A NOIVA DO DONATO
Humberto de Campos
- Foi um caso espantoso, único, inacreditável, Sr, conselheiro, esse de que fui testemunha, e que eu lhe conto, embora o senhor já o tenha lido no "D. Quixote".
E puxando o relógio, para ver se ainda havia tempo, o ilustre advogado santista começou, em estilo rápido, vivaz, nervoso, pictural, a referir-me a horrível história, sob o alpendre da Central, à hora, quase, do noturno de luxo:
- "Era no sítio do "Pau d'Alho", em Vila Bela, onde se haviam casado, naquele dia, o Donato e a Rosinha. Um despotismo de gente, como o senhor não imagina. A Vila, as cercanias, a redondeza toda, no "Pau d'Alho". Até veio gente de Ubatuba! Calcule!"
Uma olhadela ao relógio, e continuou, telegráfico:
"Violeiro: o Chico Messias. Dança-se "baile" no terreiro. Chico Messias tira da toeira* uma coriza lacrimosa, de valsa sem motivo."
E acrescentou, num parênteses:
"O caiçara diverte-se sem sorrir. Diverte-se por obrigação.

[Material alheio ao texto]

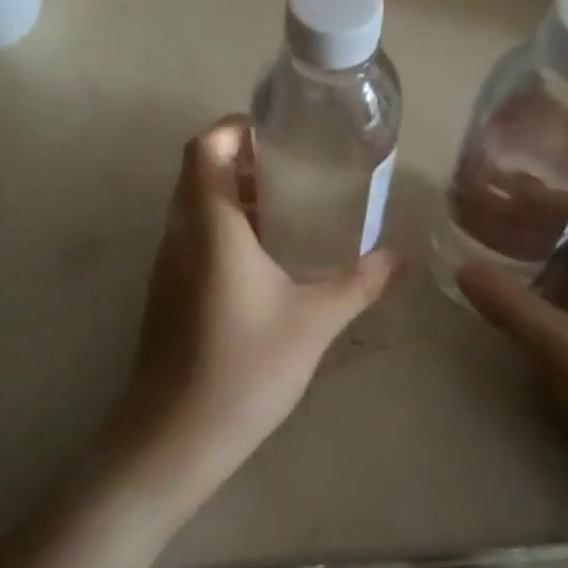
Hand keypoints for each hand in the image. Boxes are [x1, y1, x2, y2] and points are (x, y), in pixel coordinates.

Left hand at [104, 116, 399, 512]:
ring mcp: (168, 262)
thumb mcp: (313, 323)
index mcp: (211, 225)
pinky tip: (267, 255)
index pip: (205, 147)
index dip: (235, 127)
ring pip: (196, 202)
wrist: (172, 439)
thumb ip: (358, 283)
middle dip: (244, 157)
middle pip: (200, 168)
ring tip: (290, 205)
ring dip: (236, 192)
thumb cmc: (242, 370)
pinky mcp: (167, 288)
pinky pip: (194, 233)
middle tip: (296, 167)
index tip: (279, 132)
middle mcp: (181, 232)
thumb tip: (399, 256)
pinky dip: (227, 224)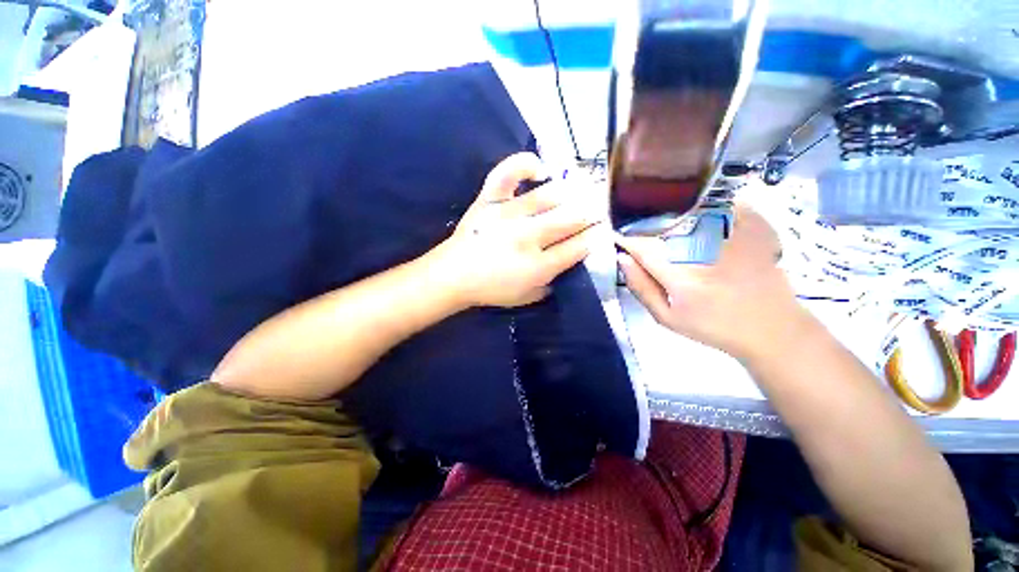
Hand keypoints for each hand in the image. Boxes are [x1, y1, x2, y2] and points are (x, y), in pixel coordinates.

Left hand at [431, 153, 600, 308]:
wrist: (453, 276)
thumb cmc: (491, 289)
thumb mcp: (528, 297)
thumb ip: (552, 282)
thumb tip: (569, 262)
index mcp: (538, 266)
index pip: (577, 247)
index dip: (595, 237)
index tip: (603, 230)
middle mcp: (527, 237)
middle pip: (570, 220)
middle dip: (591, 213)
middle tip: (599, 209)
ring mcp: (508, 214)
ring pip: (549, 196)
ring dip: (573, 192)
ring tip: (584, 189)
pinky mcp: (490, 201)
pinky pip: (508, 174)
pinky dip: (524, 165)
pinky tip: (540, 169)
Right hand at [618, 205, 813, 361]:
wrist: (771, 330)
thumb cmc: (713, 327)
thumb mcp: (667, 318)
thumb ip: (642, 288)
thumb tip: (623, 259)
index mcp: (681, 278)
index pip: (644, 248)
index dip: (627, 240)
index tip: (618, 237)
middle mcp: (705, 253)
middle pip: (666, 226)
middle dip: (648, 226)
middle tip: (642, 232)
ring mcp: (731, 240)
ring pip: (695, 211)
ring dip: (677, 213)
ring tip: (669, 222)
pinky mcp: (754, 232)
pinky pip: (730, 206)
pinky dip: (715, 205)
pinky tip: (707, 212)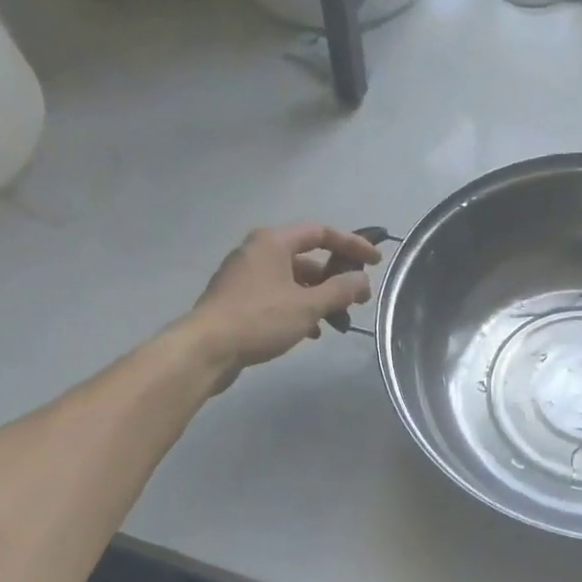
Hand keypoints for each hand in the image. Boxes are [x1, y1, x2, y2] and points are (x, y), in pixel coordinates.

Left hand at [186, 224, 381, 387]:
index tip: (375, 263)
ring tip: (336, 321)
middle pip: (307, 257)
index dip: (352, 245)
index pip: (321, 232)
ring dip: (318, 297)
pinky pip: (277, 296)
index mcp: (273, 242)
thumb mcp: (308, 305)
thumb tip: (362, 281)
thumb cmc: (259, 319)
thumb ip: (340, 291)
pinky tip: (310, 331)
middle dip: (335, 279)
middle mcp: (257, 251)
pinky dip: (298, 308)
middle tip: (356, 299)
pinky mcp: (238, 299)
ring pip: (293, 280)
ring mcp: (245, 276)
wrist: (206, 349)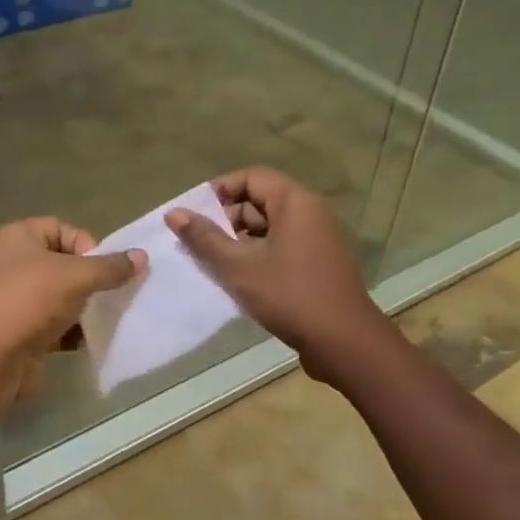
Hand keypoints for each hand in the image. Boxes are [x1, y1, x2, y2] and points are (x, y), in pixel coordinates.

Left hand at [0, 217, 143, 400]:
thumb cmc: (32, 301)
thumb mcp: (77, 276)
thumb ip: (111, 267)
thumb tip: (142, 257)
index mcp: (19, 238)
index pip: (62, 228)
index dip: (86, 245)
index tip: (101, 268)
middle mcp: (15, 263)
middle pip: (65, 263)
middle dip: (91, 279)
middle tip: (109, 293)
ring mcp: (18, 298)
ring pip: (63, 295)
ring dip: (85, 306)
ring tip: (103, 317)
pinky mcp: (24, 329)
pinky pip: (57, 323)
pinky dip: (74, 330)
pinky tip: (90, 339)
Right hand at [165, 167, 387, 379]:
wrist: (345, 342)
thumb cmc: (289, 296)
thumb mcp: (238, 267)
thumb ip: (205, 238)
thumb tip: (174, 213)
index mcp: (295, 203)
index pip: (251, 176)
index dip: (220, 190)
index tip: (195, 214)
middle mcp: (311, 212)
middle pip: (261, 200)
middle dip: (228, 217)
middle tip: (201, 243)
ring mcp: (319, 238)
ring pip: (271, 226)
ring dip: (241, 239)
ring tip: (215, 263)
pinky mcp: (320, 262)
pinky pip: (283, 244)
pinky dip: (259, 253)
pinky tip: (241, 278)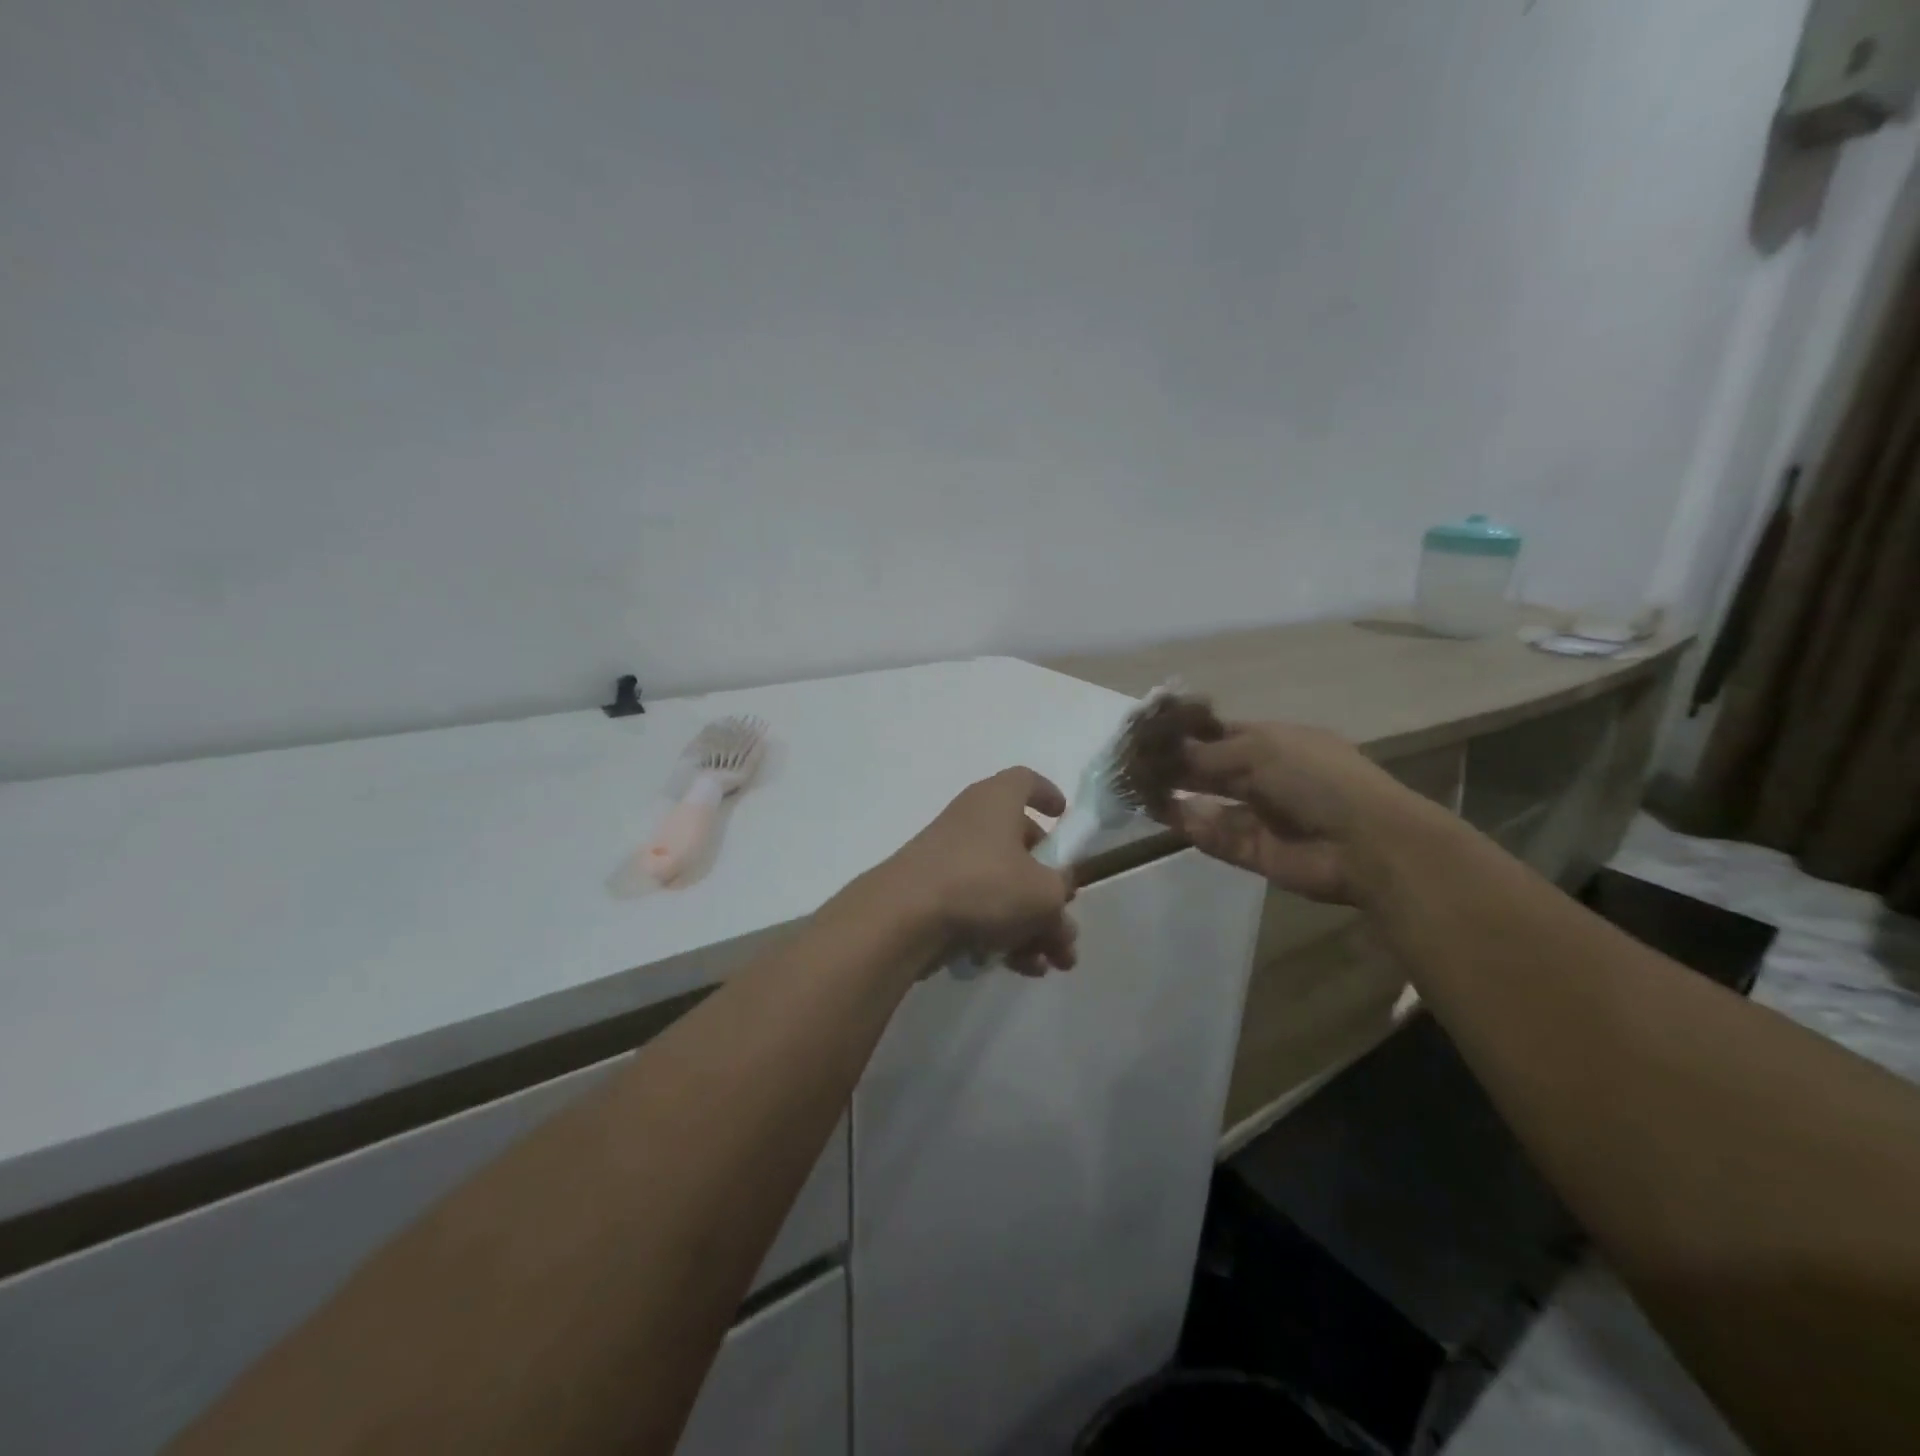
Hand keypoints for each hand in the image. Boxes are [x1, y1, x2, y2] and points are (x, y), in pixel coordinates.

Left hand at [880, 768, 1077, 974]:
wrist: (904, 917)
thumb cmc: (983, 884)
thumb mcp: (1044, 892)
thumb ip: (1061, 894)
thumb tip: (1059, 899)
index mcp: (998, 801)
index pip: (1025, 782)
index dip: (1047, 795)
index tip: (1063, 817)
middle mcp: (972, 822)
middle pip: (1020, 847)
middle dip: (1050, 890)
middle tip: (1067, 923)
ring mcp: (949, 859)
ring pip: (1002, 887)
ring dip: (1033, 924)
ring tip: (1055, 962)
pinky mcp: (933, 895)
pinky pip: (978, 909)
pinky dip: (1002, 934)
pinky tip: (1023, 968)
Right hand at [1163, 722, 1437, 905]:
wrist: (1364, 843)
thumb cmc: (1316, 778)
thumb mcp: (1259, 750)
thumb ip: (1206, 754)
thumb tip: (1162, 752)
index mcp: (1273, 742)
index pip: (1219, 732)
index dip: (1185, 732)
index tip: (1148, 734)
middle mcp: (1263, 776)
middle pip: (1208, 768)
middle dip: (1174, 764)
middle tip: (1132, 762)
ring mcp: (1258, 815)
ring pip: (1207, 802)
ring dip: (1174, 794)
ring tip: (1136, 786)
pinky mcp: (1252, 850)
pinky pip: (1213, 834)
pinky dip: (1188, 824)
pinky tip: (1160, 811)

Sua alegria é uma hipótese triste, socavada de ancilóstomos*."
E reatou, descritivo, unindo o gesto à palavra, dando voltas no meio do alpendre:
- "Damas e cavalheiros vão e vem, e tornam a ir, e tornam a vir, e dão-se as mãos, e balanceiam, e remoinham, e desnalgam-se*, numa choréa que tem passos de lanceiros, atitudes de Pedowa e desengonços tupinambás."
Outra interrupção, para um surto histórico:
"D. Pedro Fernandes Sardinha, quando foi do seu caso com os Aimorés, devia ter assistido a paulovices muito semelhantes."
E tornando, com uma soberba vivacidade de descrição:
"Ela, a noiva, dentro do vestidinho clássico, de manzuk branco, o filó pendente da mão. Tem olhos baixos e constrangidos de protagonista. Ele, traz a fatiota* de elasticotine, que tem reflexos envernizados e o suplemento da gravata escura, de tricô frouxo, escorrida pelo "adão"*.
E descreve a festa:
- "Ambos assistem sem apetite o apetite dos convidados. Há um mastigo odioso de bocados grandes, e o cair do bocado, goela abaixo, com um rumor de rã assustada em pântano adormecido. Comem! E comem!
Nova consulta ao relógio, e a descrição despenhou-se, para ganhar tempo:
"Hora da sobremesa. O Inocêncio, professor publico, vai falar! Recuo de cadeiras; engolir de últimos bocados; bigodes engordurados que se chupam. - Atenção, senhores! O Inocêncio vai falar."
Como se estivesse na festa, eu próprio me empertigo, e o ilustre viajante repete, assombroso:
"Vai falar o Inocêncio. E começa tan, tan, tan, e meus senhores, e o himeneu, e a família, e o tugúrio*, e mais isto, e mais aquilo e... e.... e o Inocêncio perde o fio, e embrulha, enrola, engole, mastiga, encaroça, embatuca. Estende-se um vágado* coletivo, pesado como um paralelepípedo. O Inocêncio, que empunha o copo, guina a boreste gorgolões de cerveja."
Noutro parênteses, o meu amigo sentencia, outra vez:
- "Há situações que obstruem a vida como caroços de jabuticaba!"
E engatando, de novo, com os olhos no trem, desabou, história abaixo:
- "Coitado do Inocêncio! Felizmente, o Dito Pintassilgo, que lhe estava ao lado, encontrou uma saída. Levanta-se, sorri, braceja, e, alto e sonoramente:
- "Viva a noiva!
"O viva desonerou aquele constrangimento, como um laxativo. Um alívio geral.
- "Viva!...
"E o Dito prosseguiu, vitorioso:
- "Viva os óio da noiva!
- "Vivôooo!
- "Viva os dente biturado da noiva!
- "Viva!
- "Viva o pescoço da noiva!
- "Viva!
- "Viva os peito da noiva!
- "Viiiiva!
Tomando fôlego, o narrador continuou, elétrico:
- "Os vivas desciam, conselheiro, assustadoramente, noiva abaixo. O noivo, o Donato, piscou, por três vezes, os olhos, apreensivo. De repente, remexe-se, mergulha a mão pela cinta, toma da garrucha trochada*, coloca-a à sua frente, na mesa, e, com aquele sorriso seu, desdentado, e a vozinha gutural, oitava acima:
- "Oie, seus convidado: não é por nada: mas eu queria apreveni, que os "viva" que passá do imbigo da noiva pra baixo... eu sapeco!"
Último apito. Um pulo do meu amigo, um barulho de ferragens, um resfolegar fatigado de máquinas. E o trem desapareceu.